● **WHAT YOU WILL DO**
The answer must consist of each line of the records below that contains the string "constantString".

● **DATA EXTRACTS**
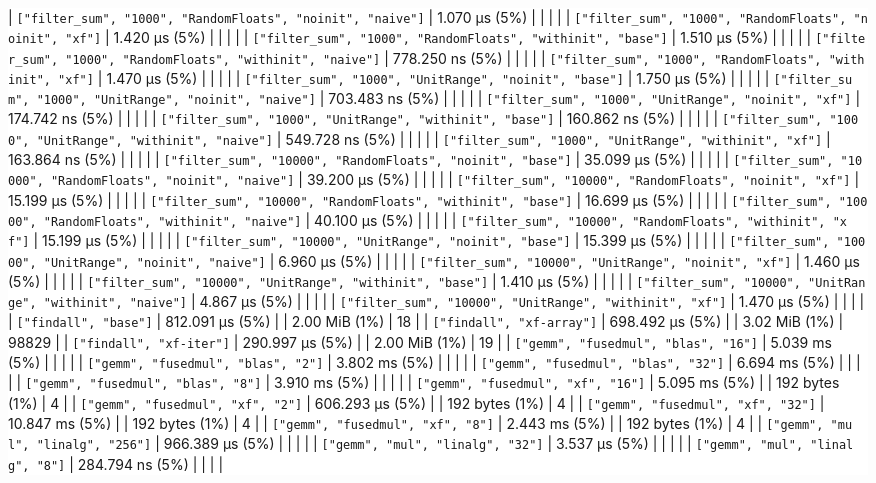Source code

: | `["filter_sum", "1000", "RandomFloats", "noinit", "naive"]`    |   1.070 μs (5%) |         |                 |             |
| `["filter_sum", "1000", "RandomFloats", "noinit", "xf"]`       |   1.420 μs (5%) |         |                 |             |
| `["filter_sum", "1000", "RandomFloats", "withinit", "base"]`   |   1.510 μs (5%) |         |                 |             |
| `["filter_sum", "1000", "RandomFloats", "withinit", "naive"]`  | 778.250 ns (5%) |         |                 |             |
| `["filter_sum", "1000", "RandomFloats", "withinit", "xf"]`     |   1.470 μs (5%) |         |                 |             |
| `["filter_sum", "1000", "UnitRange", "noinit", "base"]`        |   1.750 μs (5%) |         |                 |             |
| `["filter_sum", "1000", "UnitRange", "noinit", "naive"]`       | 703.483 ns (5%) |         |                 |             |
| `["filter_sum", "1000", "UnitRange", "noinit", "xf"]`          | 174.742 ns (5%) |         |                 |             |
| `["filter_sum", "1000", "UnitRange", "withinit", "base"]`      | 160.862 ns (5%) |         |                 |             |
| `["filter_sum", "1000", "UnitRange", "withinit", "naive"]`     | 549.728 ns (5%) |         |                 |             |
| `["filter_sum", "1000", "UnitRange", "withinit", "xf"]`        | 163.864 ns (5%) |         |                 |             |
| `["filter_sum", "10000", "RandomFloats", "noinit", "base"]`    |  35.099 μs (5%) |         |                 |             |
| `["filter_sum", "10000", "RandomFloats", "noinit", "naive"]`   |  39.200 μs (5%) |         |                 |             |
| `["filter_sum", "10000", "RandomFloats", "noinit", "xf"]`      |  15.199 μs (5%) |         |                 |             |
| `["filter_sum", "10000", "RandomFloats", "withinit", "base"]`  |  16.699 μs (5%) |         |                 |             |
| `["filter_sum", "10000", "RandomFloats", "withinit", "naive"]` |  40.100 μs (5%) |         |                 |             |
| `["filter_sum", "10000", "RandomFloats", "withinit", "xf"]`    |  15.199 μs (5%) |         |                 |             |
| `["filter_sum", "10000", "UnitRange", "noinit", "base"]`       |  15.399 μs (5%) |         |                 |             |
| `["filter_sum", "10000", "UnitRange", "noinit", "naive"]`      |   6.960 μs (5%) |         |                 |             |
| `["filter_sum", "10000", "UnitRange", "noinit", "xf"]`         |   1.460 μs (5%) |         |                 |             |
| `["filter_sum", "10000", "UnitRange", "withinit", "base"]`     |   1.410 μs (5%) |         |                 |             |
| `["filter_sum", "10000", "UnitRange", "withinit", "naive"]`    |   4.867 μs (5%) |         |                 |             |
| `["filter_sum", "10000", "UnitRange", "withinit", "xf"]`       |   1.470 μs (5%) |         |                 |             |
| `["findall", "base"]`                                          | 812.091 μs (5%) |         |   2.00 MiB (1%) |          18 |
| `["findall", "xf-array"]`                                      | 698.492 μs (5%) |         |   3.02 MiB (1%) |       98829 |
| `["findall", "xf-iter"]`                                       | 290.997 μs (5%) |         |   2.00 MiB (1%) |          19 |
| `["gemm", "fusedmul", "blas", "16"]`                           |   5.039 ms (5%) |         |                 |             |
| `["gemm", "fusedmul", "blas", "2"]`                            |   3.802 ms (5%) |         |                 |             |
| `["gemm", "fusedmul", "blas", "32"]`                           |   6.694 ms (5%) |         |                 |             |
| `["gemm", "fusedmul", "blas", "8"]`                            |   3.910 ms (5%) |         |                 |             |
| `["gemm", "fusedmul", "xf", "16"]`                             |   5.095 ms (5%) |         |  192 bytes (1%) |           4 |
| `["gemm", "fusedmul", "xf", "2"]`                              | 606.293 μs (5%) |         |  192 bytes (1%) |           4 |
| `["gemm", "fusedmul", "xf", "32"]`                             |  10.847 ms (5%) |         |  192 bytes (1%) |           4 |
| `["gemm", "fusedmul", "xf", "8"]`                              |   2.443 ms (5%) |         |  192 bytes (1%) |           4 |
| `["gemm", "mul", "linalg", "256"]`                             | 966.389 μs (5%) |         |                 |             |
| `["gemm", "mul", "linalg", "32"]`                              |   3.537 μs (5%) |         |                 |             |
| `["gemm", "mul", "linalg", "8"]`                               | 284.794 ns (5%) |         |                 |             |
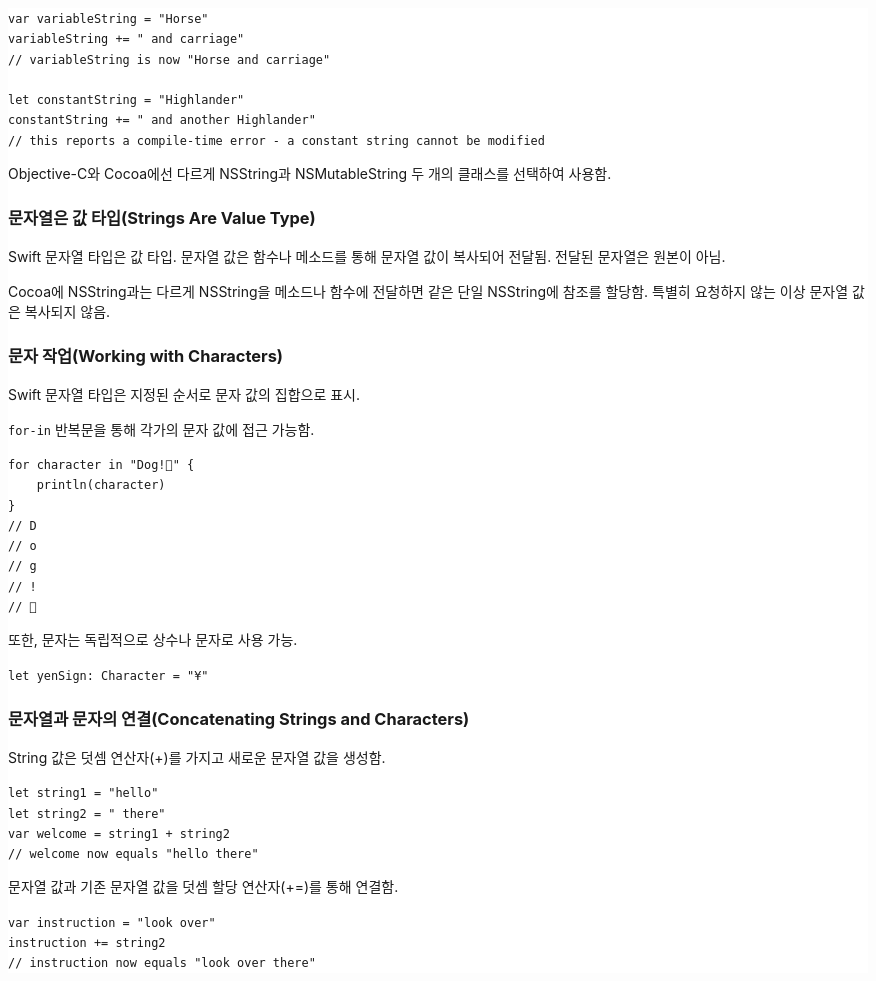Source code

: 	var variableString = "Horse"
	variableString += " and carriage"
	// variableString is now "Horse and carriage"
	 
	let constantString = "Highlander"
	constantString += " and another Highlander"
	// this reports a compile-time error - a constant string cannot be modified

<div class="alert-info">
Objective-C와 Cocoa에선 다르게 NSString과  NSMutableString 두 개의 클래스를 선택하여 사용함.
</div>


### 문자열은 값 타입(Strings Are Value Type)

Swift 문자열 타입은 값 타입. 문자열 값은 함수나 메소드를 통해 문자열 값이 복사되어 전달됨. 전달된 문자열은 원본이 아님.

<div class="alert-info">
Cocoa에 NSString과는 다르게 NSString을 메소드나 함수에 전달하면 같은 단일 NSString에 참조를 할당함. 특별히 요청하지 않는 이상 문자열 값은 복사되지 않음.
</div>


### 문자 작업(Working with Characters)

Swift 문자열 타입은 지정된 순서로 문자 값의 집합으로 표시. 

`for-in` 반복문을 통해 각가의 문자 값에 접근 가능함.

	for character in "Dog!🐶" {
	    println(character)
	}
	// D
	// o
	// g
	// !
	// 🐶

또한, 문자는 독립적으로 상수나 문자로 사용 가능.

	let yenSign: Character = "¥"


### 문자열과 문자의 연결(Concatenating Strings and Characters)

String 값은 덧셈 연산자(+)를 가지고 새로운 문자열 값을 생성함.

	let string1 = "hello"
	let string2 = " there"
	var welcome = string1 + string2
	// welcome now equals "hello there"

문자열 값과 기존 문자열 값을 덧셈 할당 연산자(+=)를 통해 연결함.

	var instruction = "look over"
	instruction += string2
	// instruction now equals "look over there"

● **TASK SOLUTION**
	let constantString = "Highlander"
	constantString += " and another Highlander"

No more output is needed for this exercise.